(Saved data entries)
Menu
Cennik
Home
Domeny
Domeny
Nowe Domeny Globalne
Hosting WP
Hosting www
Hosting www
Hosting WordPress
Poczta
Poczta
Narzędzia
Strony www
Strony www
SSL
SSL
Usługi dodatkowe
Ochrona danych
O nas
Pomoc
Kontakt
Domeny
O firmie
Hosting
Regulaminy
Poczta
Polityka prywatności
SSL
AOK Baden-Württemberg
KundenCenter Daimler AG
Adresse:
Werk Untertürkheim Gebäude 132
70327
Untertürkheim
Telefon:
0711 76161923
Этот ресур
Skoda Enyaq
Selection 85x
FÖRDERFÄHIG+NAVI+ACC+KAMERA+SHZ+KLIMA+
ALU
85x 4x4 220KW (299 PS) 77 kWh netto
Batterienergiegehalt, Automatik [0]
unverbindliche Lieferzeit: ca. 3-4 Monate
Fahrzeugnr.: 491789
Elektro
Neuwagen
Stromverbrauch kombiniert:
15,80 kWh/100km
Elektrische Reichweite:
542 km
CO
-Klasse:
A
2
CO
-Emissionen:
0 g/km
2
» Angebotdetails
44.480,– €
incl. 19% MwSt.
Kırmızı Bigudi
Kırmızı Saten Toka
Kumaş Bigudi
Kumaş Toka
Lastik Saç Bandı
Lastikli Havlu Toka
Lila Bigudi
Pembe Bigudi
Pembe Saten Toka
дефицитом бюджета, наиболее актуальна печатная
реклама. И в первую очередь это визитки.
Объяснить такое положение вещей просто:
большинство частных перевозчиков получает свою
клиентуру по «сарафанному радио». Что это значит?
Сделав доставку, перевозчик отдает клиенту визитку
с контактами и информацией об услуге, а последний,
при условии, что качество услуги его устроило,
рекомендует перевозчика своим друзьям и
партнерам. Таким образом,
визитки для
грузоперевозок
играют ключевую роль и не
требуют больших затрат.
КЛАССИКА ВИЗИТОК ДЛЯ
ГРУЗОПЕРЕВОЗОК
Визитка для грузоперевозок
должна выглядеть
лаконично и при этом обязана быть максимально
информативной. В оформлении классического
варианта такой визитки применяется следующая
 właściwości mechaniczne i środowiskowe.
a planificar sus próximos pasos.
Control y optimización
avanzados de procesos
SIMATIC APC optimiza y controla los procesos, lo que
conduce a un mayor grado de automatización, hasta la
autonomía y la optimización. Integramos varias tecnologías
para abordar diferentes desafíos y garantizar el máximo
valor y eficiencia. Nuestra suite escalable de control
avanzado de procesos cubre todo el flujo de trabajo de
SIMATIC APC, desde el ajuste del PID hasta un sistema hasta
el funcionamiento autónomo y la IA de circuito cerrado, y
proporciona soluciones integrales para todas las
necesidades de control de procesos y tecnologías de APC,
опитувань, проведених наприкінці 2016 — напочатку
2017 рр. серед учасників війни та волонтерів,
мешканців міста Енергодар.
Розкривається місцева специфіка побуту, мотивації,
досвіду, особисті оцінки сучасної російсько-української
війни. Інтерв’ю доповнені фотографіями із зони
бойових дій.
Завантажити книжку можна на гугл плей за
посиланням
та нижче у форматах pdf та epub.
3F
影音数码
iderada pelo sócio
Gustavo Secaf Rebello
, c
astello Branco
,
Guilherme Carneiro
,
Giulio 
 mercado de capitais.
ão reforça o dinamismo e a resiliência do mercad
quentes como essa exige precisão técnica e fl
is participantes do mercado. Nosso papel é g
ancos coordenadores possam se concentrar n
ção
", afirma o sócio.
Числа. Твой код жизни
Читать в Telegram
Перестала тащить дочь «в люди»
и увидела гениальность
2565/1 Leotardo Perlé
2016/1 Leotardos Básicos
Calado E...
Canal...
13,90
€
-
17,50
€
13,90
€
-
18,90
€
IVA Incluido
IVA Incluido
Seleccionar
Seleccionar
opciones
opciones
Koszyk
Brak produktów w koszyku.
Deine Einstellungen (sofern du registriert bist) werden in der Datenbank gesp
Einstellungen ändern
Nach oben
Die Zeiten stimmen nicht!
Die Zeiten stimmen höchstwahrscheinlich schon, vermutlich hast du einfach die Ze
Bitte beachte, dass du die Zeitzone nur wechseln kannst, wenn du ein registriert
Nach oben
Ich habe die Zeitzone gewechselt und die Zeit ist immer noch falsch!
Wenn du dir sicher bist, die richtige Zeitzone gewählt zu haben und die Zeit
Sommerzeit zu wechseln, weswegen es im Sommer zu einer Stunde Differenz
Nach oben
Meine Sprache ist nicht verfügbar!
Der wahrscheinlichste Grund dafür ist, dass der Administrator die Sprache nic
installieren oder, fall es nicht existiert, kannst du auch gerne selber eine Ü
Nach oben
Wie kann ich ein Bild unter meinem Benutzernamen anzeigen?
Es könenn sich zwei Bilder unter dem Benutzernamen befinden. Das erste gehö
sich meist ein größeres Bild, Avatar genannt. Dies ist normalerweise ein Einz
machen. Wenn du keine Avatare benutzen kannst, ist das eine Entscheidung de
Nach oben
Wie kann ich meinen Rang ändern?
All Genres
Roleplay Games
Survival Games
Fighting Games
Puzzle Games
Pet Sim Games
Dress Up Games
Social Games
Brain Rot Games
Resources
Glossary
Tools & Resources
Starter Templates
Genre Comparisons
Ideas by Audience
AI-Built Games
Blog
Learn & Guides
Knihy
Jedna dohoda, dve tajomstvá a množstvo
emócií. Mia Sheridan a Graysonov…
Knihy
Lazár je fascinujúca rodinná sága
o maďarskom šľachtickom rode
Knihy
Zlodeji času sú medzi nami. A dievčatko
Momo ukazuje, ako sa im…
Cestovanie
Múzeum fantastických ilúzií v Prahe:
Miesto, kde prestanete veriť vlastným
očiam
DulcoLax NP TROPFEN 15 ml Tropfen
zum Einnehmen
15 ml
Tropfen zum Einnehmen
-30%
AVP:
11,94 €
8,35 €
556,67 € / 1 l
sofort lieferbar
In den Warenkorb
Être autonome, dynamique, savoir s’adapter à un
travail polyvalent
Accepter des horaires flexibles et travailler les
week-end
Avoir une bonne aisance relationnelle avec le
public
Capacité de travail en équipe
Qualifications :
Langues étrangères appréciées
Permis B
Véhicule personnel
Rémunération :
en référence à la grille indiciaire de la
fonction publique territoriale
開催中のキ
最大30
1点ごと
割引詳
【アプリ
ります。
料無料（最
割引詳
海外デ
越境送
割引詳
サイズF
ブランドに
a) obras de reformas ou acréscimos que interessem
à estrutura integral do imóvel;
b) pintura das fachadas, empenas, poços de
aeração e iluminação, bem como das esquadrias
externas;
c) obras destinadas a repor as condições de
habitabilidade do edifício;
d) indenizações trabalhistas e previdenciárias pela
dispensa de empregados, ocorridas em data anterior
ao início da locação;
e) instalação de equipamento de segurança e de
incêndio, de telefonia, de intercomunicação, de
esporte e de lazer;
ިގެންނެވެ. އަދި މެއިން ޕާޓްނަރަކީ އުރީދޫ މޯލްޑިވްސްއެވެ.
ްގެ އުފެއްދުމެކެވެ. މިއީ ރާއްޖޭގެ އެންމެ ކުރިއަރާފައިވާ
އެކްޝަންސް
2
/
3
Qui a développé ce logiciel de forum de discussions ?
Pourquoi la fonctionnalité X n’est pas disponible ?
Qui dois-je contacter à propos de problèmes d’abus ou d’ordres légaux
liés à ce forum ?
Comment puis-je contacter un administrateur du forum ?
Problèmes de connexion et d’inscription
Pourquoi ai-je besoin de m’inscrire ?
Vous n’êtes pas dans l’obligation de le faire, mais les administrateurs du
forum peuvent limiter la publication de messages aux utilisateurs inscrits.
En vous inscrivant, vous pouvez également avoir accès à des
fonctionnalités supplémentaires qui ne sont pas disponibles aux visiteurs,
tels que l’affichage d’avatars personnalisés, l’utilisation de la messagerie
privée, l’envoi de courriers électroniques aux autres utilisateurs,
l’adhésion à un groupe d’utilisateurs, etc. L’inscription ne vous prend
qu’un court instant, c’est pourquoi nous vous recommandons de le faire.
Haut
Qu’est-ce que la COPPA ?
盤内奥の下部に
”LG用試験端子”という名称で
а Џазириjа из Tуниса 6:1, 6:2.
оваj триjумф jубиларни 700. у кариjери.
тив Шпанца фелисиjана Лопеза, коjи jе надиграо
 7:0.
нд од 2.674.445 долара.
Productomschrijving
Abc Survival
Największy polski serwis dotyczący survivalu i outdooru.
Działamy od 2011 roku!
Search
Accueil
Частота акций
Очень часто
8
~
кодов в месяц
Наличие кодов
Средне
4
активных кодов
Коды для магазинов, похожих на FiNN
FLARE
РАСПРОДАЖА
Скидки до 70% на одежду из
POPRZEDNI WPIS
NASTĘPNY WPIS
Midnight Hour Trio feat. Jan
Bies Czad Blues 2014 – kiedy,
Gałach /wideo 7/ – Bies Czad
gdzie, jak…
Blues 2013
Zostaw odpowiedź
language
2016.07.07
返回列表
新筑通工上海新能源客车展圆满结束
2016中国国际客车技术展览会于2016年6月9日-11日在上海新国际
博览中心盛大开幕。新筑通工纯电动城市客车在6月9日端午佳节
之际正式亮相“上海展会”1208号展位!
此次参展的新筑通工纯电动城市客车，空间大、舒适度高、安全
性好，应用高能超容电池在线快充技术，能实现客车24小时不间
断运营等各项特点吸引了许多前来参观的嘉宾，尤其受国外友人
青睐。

* _The problem_: Copy the lines of the data above exactly as written, beginning with the line containing "l’adhésion à un" and ending with the line containing "оваj триjумф jубиларни 700. у кариjери.", and leave out all other lines.

* _Exercise solution_:
l’adhésion à un groupe d’utilisateurs, etc. L’inscription ne vous prend
qu’un court instant, c’est pourquoi nous vous recommandons de le faire.
Haut
Qu’est-ce que la COPPA ?
盤内奥の下部に
”LG用試験端子”という名称で
а Џазириjа из Tуниса 6:1, 6:2.
оваj триjумф jубиларни 700. у кариjери.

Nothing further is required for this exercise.